10th ed. chapter 02

(Latest Revision: Dec 25, 2020 )
[2020/12/25: typo correction]
[2020/02/09: small changes in notes on 2.8.4 and 2.9.2]

Chapter Two -- Operating-System Structures -- Lecture Notes

2.0 Chapter Objectives
- Identify services provided by an operating system
- Illustrate how system calls are used to provide operating system services
- Compare and contrast monolithic, layered, microkernel, modular, and hybrid strategies for designing operating systems
- Illustrate the process for booting an operating system
- Apply tools for monitoring operating system performance
- Design and implement kernel modules for interacting with a Linux kernel
2.1 Operating-System Services

Figure 2.1: A view of operating system services

Operating systems provide many services. Several are listed here.

The authors say that these OS services are mainly concerned with helping users:
- User Interface: There are different kinds, like touchscreen, GUI, and command-line.
- Program Execution: (Execute programs for users)
- I/O operations: It is much too difficult for users to operate the I/O hardware correctly without help.
- File System Manipulation: The OS helps us store, organize, manage, and protect our information.
- Communications: Users need their processes to exchange information. OSs help. The two main ways to do it are with shared memory and by message passing.
- Error Detection: An OS continually checks to see if something is going wrong. The OS is programmed to take appropriate action.
The authors say that the following OS services are more for ensuring efficient operation of the system itself:
- Resource Allocation: For example, allocation of CPU time, main memory, and online file space
- Logging: An OS keeps a lot of records for many purposes, such as accounting, fault detection, protection, and security.
- Protection and Security: It is necessary to prevent user processes from harming each other, or harming the OS.
2.2 User and Operating-System Interface

Operating Systems often include user-interface system programs. The text lists three main types. These interfaces are NOT normally considered a direct function of the operating system. Therefore, our text does not discuss user and operating-system interfaces very much.
- 2.2.1 Command Interpreters: The text-based interfaces on unix-type systems are the most common examples nowadays. The user types commands with a keyboard. The commands are displayed in an on-screen window or terminal. Results produced by the commands are also displayed the same way. Commands can be internal or external.

What you have to do: Continue the lecture notes on operating-system structures from their last sentence, in the same style.

Data extracts:
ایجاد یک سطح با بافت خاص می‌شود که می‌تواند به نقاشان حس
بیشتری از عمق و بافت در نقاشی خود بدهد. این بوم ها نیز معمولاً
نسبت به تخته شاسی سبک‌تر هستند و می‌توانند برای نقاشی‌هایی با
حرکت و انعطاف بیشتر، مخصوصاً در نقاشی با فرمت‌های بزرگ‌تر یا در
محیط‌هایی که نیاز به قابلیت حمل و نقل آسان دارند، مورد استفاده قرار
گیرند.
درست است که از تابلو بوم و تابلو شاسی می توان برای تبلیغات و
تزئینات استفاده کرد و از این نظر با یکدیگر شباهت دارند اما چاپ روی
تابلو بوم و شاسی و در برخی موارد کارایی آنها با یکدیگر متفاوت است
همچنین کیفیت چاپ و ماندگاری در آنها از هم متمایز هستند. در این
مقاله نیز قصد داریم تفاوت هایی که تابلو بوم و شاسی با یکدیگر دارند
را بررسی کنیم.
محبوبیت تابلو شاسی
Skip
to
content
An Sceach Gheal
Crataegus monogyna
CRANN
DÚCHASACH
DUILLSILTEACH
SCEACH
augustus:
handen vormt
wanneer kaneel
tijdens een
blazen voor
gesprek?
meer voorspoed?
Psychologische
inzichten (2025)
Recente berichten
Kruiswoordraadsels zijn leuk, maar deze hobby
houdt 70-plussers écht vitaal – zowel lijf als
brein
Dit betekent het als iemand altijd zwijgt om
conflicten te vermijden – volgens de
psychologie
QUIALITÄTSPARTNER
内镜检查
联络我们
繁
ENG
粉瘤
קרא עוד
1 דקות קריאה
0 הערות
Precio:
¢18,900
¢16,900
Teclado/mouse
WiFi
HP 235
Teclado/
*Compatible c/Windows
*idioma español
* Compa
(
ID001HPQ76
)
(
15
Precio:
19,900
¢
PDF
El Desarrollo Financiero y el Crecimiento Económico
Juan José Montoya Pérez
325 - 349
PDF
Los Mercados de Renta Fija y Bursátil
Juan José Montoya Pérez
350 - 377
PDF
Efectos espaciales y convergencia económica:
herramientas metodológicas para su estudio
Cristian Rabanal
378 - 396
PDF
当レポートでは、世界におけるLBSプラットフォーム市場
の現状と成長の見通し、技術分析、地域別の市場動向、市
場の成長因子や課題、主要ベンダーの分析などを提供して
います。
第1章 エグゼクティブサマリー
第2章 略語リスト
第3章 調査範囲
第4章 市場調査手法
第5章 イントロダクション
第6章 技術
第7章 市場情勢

Exercise result:
- 2.2.2 Graphical User Interface: These are screen, mouse, and keyboard interfaces. There are multiple windows and menus arranged according to a desktop metaphor. The KDE and GNOME environments are open software that runs under Linux.
  
  Figure 2.3: The iPhone touch screen
- 2.2.3 Touch-Screen Interface: These interfaces are common on mobile devices. Users tap and swipe the screen to make selections. Some interaction is audio-based. Users can type on a keyboard simulated on-screen.
- 2.2.4 Choice of Interface: Command Interpreters are powerful for doing many challenging tasks, but require rather a long time to learn. GUIs and Touch-Screen Interfaces make it easy to learn how to perform commonly-needed tasks.
Figure 2.4: The macOS GUI
2.3 System Calls

A system call is like a function call. It is a request for an OS service. System calls are very important. "System calls" is very much the answer to the question, "What does the operating system do?"
- 2.3.1 Example: As an example, the text describes how a simple program that makes a copy of a file has to make a large number of system calls, involving keyboard, screen, and disk I/O.
- 2.3.2 Application Programming Interface: Even low-level system programmers usually do NOT put system calls in their program code. Instead they use an application programming interface (API) which provides a library of functions. When a process calls an API function, the API function, in turn, makes whatever system calls are necessary. One of the benefits of using APIs is that the programs are easier to port from one kind of computer to a different kind. Also, system calls often have difficult-to-understand syntax, and use of the API functions is simpler and easier. The three most common APIs are the Windows API, the POSIX API, and the Java API.
  
  The run-time support functions in libraries provide the system-call interface for many programming languages - including C and Java.
  
  Figure 2.6: The handling of a user application invoking the open() system call
  
  Typically, there is a number associated with each system call. To implement a system call, the requesting process executes an instruction that causes a trap. Of course, the trap puts an OS handler into the CPU. The OS handler looks up the system call number in a table maintained by the OS. The table entry tells the OS which piece of code it has to execute to perform the system call, and the OS then executes that code. (See figure 2.6.)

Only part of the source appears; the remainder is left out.